### Your task
Reproduce the data exactly as given, except for any images.

____ Source material

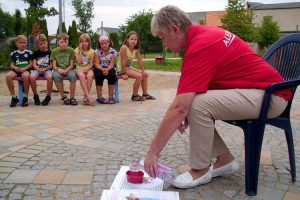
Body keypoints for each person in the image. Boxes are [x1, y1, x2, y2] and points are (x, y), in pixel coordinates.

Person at [143, 5, 291, 189]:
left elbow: (179, 107)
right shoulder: (204, 34)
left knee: (197, 105)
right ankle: (224, 160)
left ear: (175, 29)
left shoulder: (200, 46)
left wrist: (153, 152)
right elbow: (187, 97)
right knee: (194, 102)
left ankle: (201, 169)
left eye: (162, 37)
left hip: (273, 97)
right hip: (263, 91)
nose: (164, 43)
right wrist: (186, 112)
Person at [117, 31, 156, 101]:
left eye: (135, 39)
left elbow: (140, 60)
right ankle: (134, 96)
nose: (134, 41)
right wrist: (123, 73)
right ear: (127, 39)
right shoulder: (124, 48)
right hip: (121, 69)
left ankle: (145, 94)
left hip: (128, 68)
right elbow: (123, 62)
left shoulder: (136, 49)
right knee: (139, 76)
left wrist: (143, 70)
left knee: (145, 75)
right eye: (132, 39)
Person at [50, 32, 78, 105]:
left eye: (66, 42)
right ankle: (63, 96)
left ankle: (72, 97)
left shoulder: (71, 50)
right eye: (62, 42)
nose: (64, 44)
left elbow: (72, 65)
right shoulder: (54, 51)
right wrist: (59, 69)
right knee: (55, 76)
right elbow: (54, 66)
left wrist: (66, 70)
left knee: (73, 76)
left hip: (68, 69)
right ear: (58, 42)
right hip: (58, 69)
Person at [6, 35, 33, 107]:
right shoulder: (13, 53)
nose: (22, 44)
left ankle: (25, 97)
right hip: (16, 70)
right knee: (8, 76)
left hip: (25, 70)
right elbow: (11, 64)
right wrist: (15, 68)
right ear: (16, 44)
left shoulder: (29, 53)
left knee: (26, 75)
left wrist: (24, 68)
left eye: (24, 42)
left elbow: (31, 64)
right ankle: (14, 97)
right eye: (20, 42)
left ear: (26, 43)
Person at [30, 34, 53, 106]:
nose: (43, 45)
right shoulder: (36, 53)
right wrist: (39, 69)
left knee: (49, 77)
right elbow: (34, 64)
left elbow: (51, 65)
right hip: (37, 69)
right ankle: (35, 95)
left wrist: (45, 69)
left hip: (47, 69)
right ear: (37, 45)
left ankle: (48, 96)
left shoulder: (50, 53)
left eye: (44, 43)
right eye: (40, 44)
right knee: (32, 77)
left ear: (47, 43)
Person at [94, 35, 118, 104]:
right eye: (102, 44)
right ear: (100, 44)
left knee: (112, 75)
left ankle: (110, 96)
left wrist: (107, 69)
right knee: (98, 75)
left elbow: (112, 64)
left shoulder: (113, 51)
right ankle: (99, 97)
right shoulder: (97, 51)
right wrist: (102, 69)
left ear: (109, 43)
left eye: (105, 43)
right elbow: (97, 64)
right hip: (99, 67)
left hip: (109, 67)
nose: (104, 45)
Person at [74, 33, 95, 106]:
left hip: (88, 68)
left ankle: (85, 96)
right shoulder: (76, 50)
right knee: (82, 76)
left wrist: (87, 69)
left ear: (89, 42)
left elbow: (91, 64)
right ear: (79, 43)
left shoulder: (92, 51)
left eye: (86, 41)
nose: (84, 43)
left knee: (90, 75)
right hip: (79, 68)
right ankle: (88, 97)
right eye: (82, 41)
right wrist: (80, 51)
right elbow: (79, 62)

________

### Answer section
Body keypoints for each person in the image. Boxes are [x1, y1, x2, y2] and points are (x, y), in pixel coordinates.

Person at [143, 5, 291, 189]:
left elbow: (179, 107)
right shoulder: (204, 34)
left knee: (197, 105)
right ankle: (224, 160)
left ear: (175, 29)
left shoulder: (200, 46)
left wrist: (153, 152)
right elbow: (187, 97)
right knee: (194, 102)
left ankle: (201, 169)
left eye: (162, 37)
left hip: (273, 97)
right hip: (263, 91)
nose: (164, 43)
right wrist: (186, 112)
Person at [117, 31, 156, 101]:
left eye: (135, 39)
left elbow: (140, 60)
right ankle: (134, 96)
nose: (134, 41)
right wrist: (123, 73)
right ear: (127, 39)
right shoulder: (124, 48)
right hip: (121, 69)
left ankle: (145, 94)
left hip: (128, 68)
right elbow: (123, 62)
left shoulder: (136, 49)
right knee: (139, 76)
left wrist: (143, 70)
left knee: (145, 75)
right eye: (132, 39)
Person at [50, 32, 78, 105]:
left eye: (66, 42)
right ankle: (63, 96)
left ankle: (72, 97)
left shoulder: (71, 50)
right eye: (62, 42)
nose: (64, 44)
left elbow: (72, 65)
right shoulder: (54, 51)
right wrist: (59, 69)
right knee: (55, 76)
right elbow: (54, 66)
left wrist: (66, 70)
left knee: (73, 76)
left hip: (68, 69)
right ear: (58, 42)
right hip: (58, 69)
Person at [6, 35, 33, 107]:
right shoulder: (13, 53)
nose: (22, 44)
left ankle: (25, 97)
right hip: (16, 70)
right knee: (8, 76)
left hip: (25, 70)
right elbow: (11, 64)
right wrist: (15, 68)
right ear: (16, 44)
left shoulder: (29, 53)
left knee: (26, 75)
left wrist: (24, 68)
left eye: (24, 42)
left elbow: (31, 64)
right ankle: (14, 97)
right eye: (20, 42)
left ear: (26, 43)
Person at [30, 34, 53, 106]:
nose: (43, 45)
right shoulder: (36, 53)
right wrist: (39, 69)
left knee: (49, 77)
right elbow: (34, 64)
left elbow: (51, 65)
right hip: (37, 69)
right ankle: (35, 95)
left wrist: (45, 69)
left hip: (47, 69)
right ear: (37, 45)
left ankle: (48, 96)
left shoulder: (50, 53)
left eye: (44, 43)
right eye: (40, 44)
right knee: (32, 77)
left ear: (47, 43)
Person at [94, 35, 118, 104]:
right eye: (102, 44)
right ear: (100, 44)
left knee: (112, 75)
left ankle: (110, 96)
left wrist: (107, 69)
right knee: (98, 75)
left elbow: (112, 64)
left shoulder: (113, 51)
right ankle: (99, 97)
right shoulder: (97, 51)
right wrist: (102, 69)
left ear: (109, 43)
left eye: (105, 43)
right elbow: (97, 64)
right hip: (99, 67)
left hip: (109, 67)
nose: (104, 45)
Person at [74, 33, 95, 106]:
left hip: (88, 68)
left ankle: (85, 96)
right shoulder: (76, 50)
right knee: (82, 76)
left wrist: (87, 69)
left ear: (89, 42)
left elbow: (91, 64)
right ear: (79, 43)
left shoulder: (92, 51)
left eye: (86, 41)
nose: (84, 43)
left knee: (90, 75)
right hip: (79, 68)
right ankle: (88, 97)
right eye: (82, 41)
right wrist: (80, 51)
right elbow: (79, 62)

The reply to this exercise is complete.